KogoLab Research & Review

遊ぶように生きる。Vivi kiel Ludi.

日本型の研究費システム

 起きたら朝だった。それも私としてはかなり早い5時台。しまった。日記を書かずにそのまま寝てしまったのだ。

 私の夜のスケジュールはこんなかんじだ。8-9時に子供を風呂に入れる。家族全員で寝る体勢にはいる。子供たちが寝たところで、親二人は起きる。普段はここで日記を書いているわけだが、昨日はそのまま寝てしまったらしい。不覚。

 まあくんも愚一さんも科研費(文部省から出る研究への補助金)が採択されたということで、おめでとうございます。実は私も今年採択された(2年間の計画)。科研費といえば、助手時代に1回受かったきりだったので、10年以上ご無沙汰だった。毎年申請書を書いて、そのたびに不採択通知を受け取るのは、気分が悪いというよりは、「学習性無力感」を催させるほどのものだったが、採択された今だけは素直に喜びたい。

 長谷川さんは、科研費の審査について、審査員や評価を公表すること、また計画が終わったあとの成果の検証をすることが必要だと書いておられるが、正論だと思う。

 今のシステムでは審査員は当該年度が終わったあとに公表されるようだ。とはいえ、誰が審査をしているかは風の噂で耳に入ってくる。噂はかえっていろいろな憶測を呼ぶのであまりよくない。公表できるならしたほうがいい。実際、研究公募をしている財団の中には審査員名を公表しているところがある。

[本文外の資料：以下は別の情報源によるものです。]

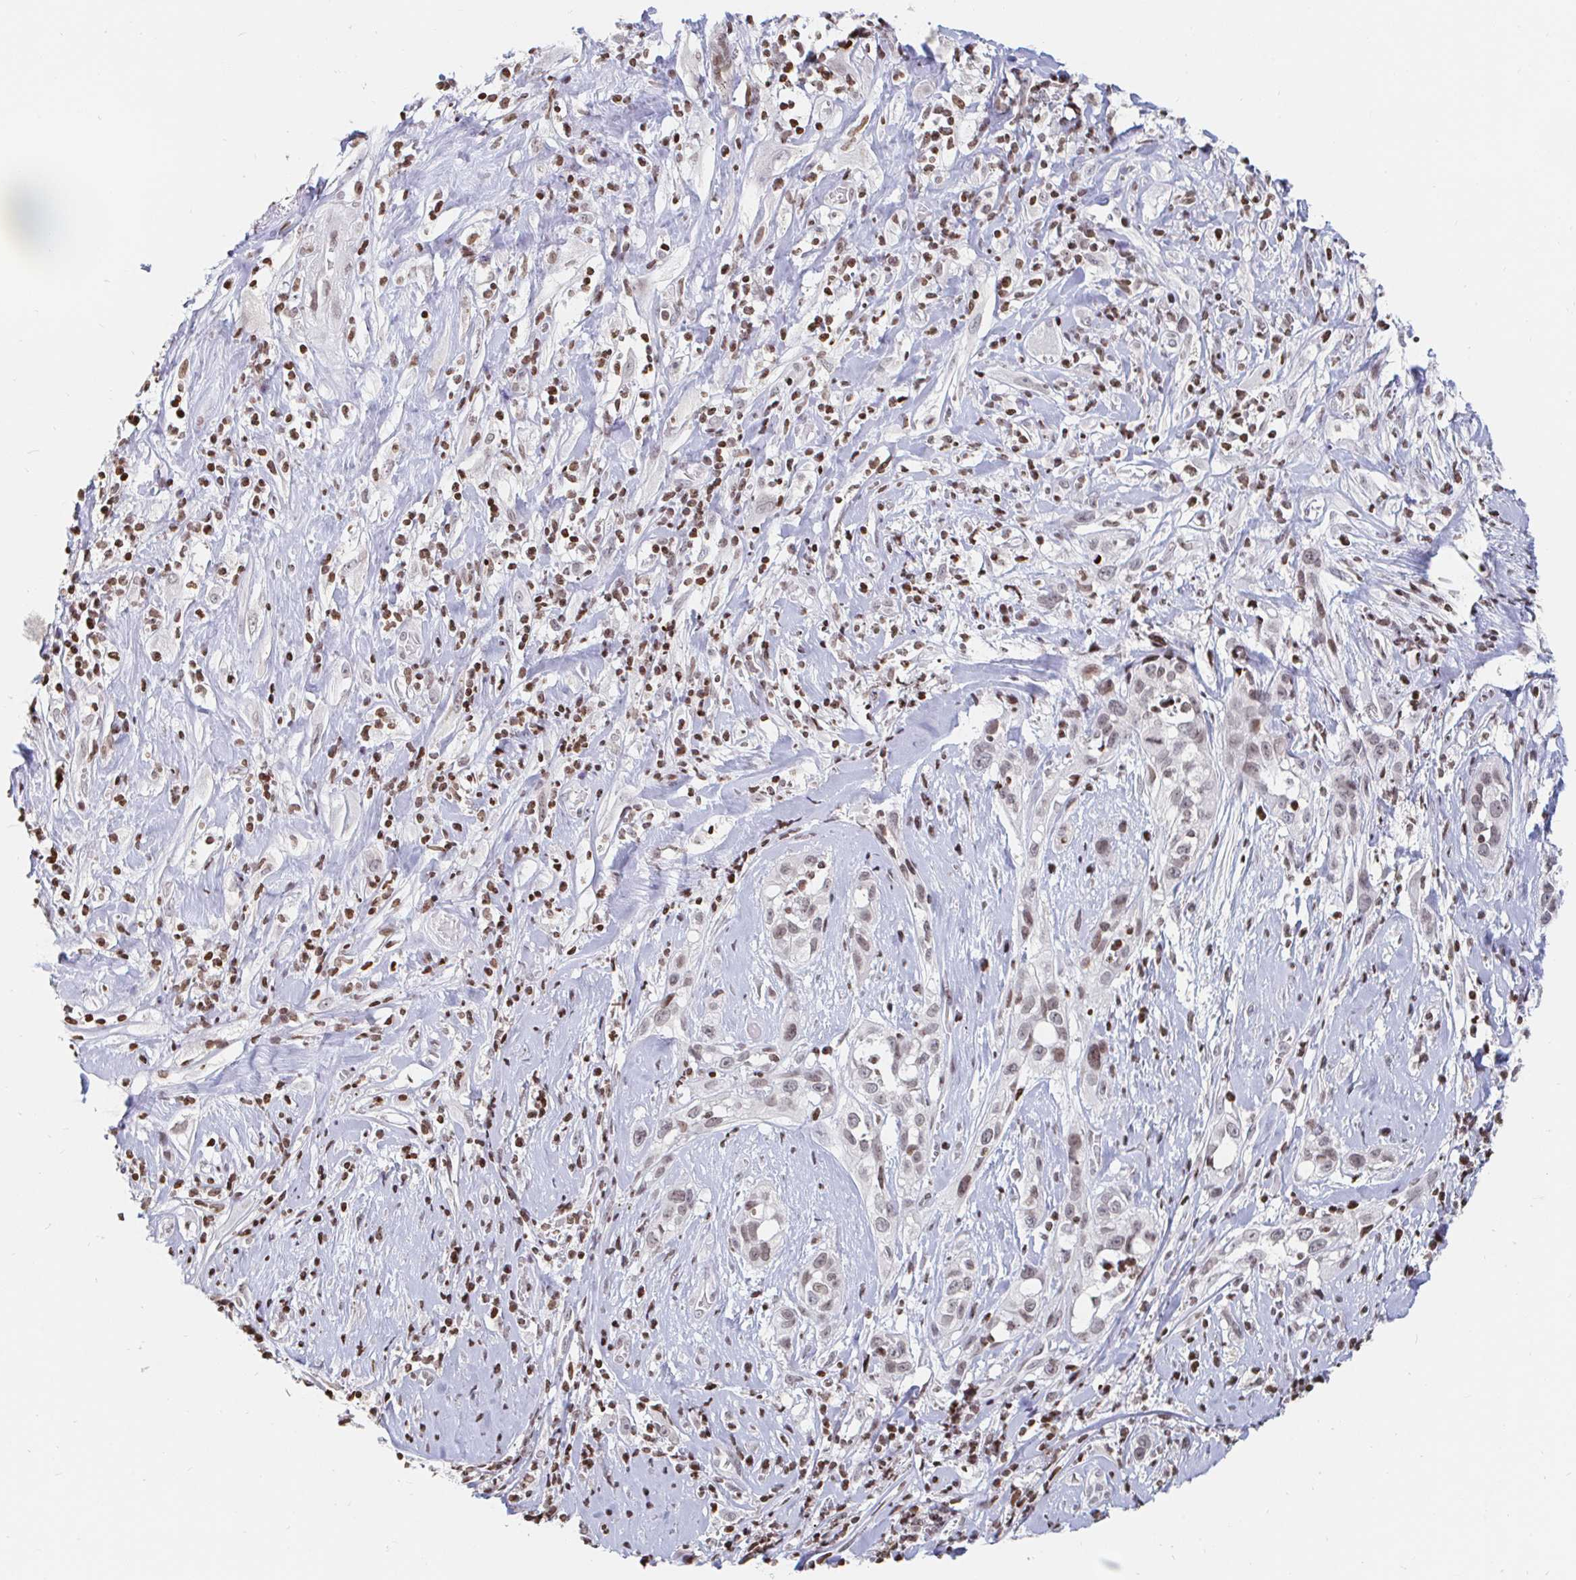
{"staining": {"intensity": "moderate", "quantity": "25%-75%", "location": "nuclear"}, "tissue": "skin cancer", "cell_type": "Tumor cells", "image_type": "cancer", "snomed": [{"axis": "morphology", "description": "Squamous cell carcinoma, NOS"}, {"axis": "topography", "description": "Skin"}], "caption": "Protein staining displays moderate nuclear positivity in about 25%-75% of tumor cells in squamous cell carcinoma (skin).", "gene": "HOXC10", "patient": {"sex": "male", "age": 82}}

 落選した場合に、その申請がどれくらいの評価だったかを申請者にフィードバックするシステムは去年から稼働している。私は去年落選して、しかしその評価自体は悪くないものだったので、慰められた。すくなくとも、このシステムは「何をどうしてもダメだ」という学習性無力感を避けるために有効に働いているように思う。

 科研費が当たらなかったときには、「通常の個人研究費でなんとかなる」と負け惜しみ気味にいっていた。しかし、これも今年から(実質的には来年から)導入された「個人研究費は(実験系では)1/3に減額、残りの2/3は大学に裁量権を与える」という制度によって成り立たなくなった。まあくんの言われるように、研究費が必要なら周囲を説得して金額を要求していくことが必須になってきた。

 研究費のシステムとしてはどんどんアメリカ型に近づいている。あとはオーバーヘッド制だ。この制度は、研究費を獲得してきたら、その何割かを大学に収めるというもので、これによって優秀な(予算を獲得できる)研究者は大学から優遇される。

 日本の国立大学の場合は、科研費をはじめとする研究公募の申請件数や採択件数が、その大学への予算配分に影響するような制度が動き始めそうだ。アメリカと違うのは、予算獲得などの個人の努力が個人にフィードバックされないで、「学部全体でがんばりましょう(なぜなら学部への予算配分に影響されるのだから)」という形に置き換えられるという点だ。少なくとも表面的には「みんなでがんばろうよ」という形に翻訳されるのが面白い。

 日本型の研究費システムがどうなっていき、具体的にどう研究活動に影響していくのか観察していきたい。自分がその渦中にいるわけだが。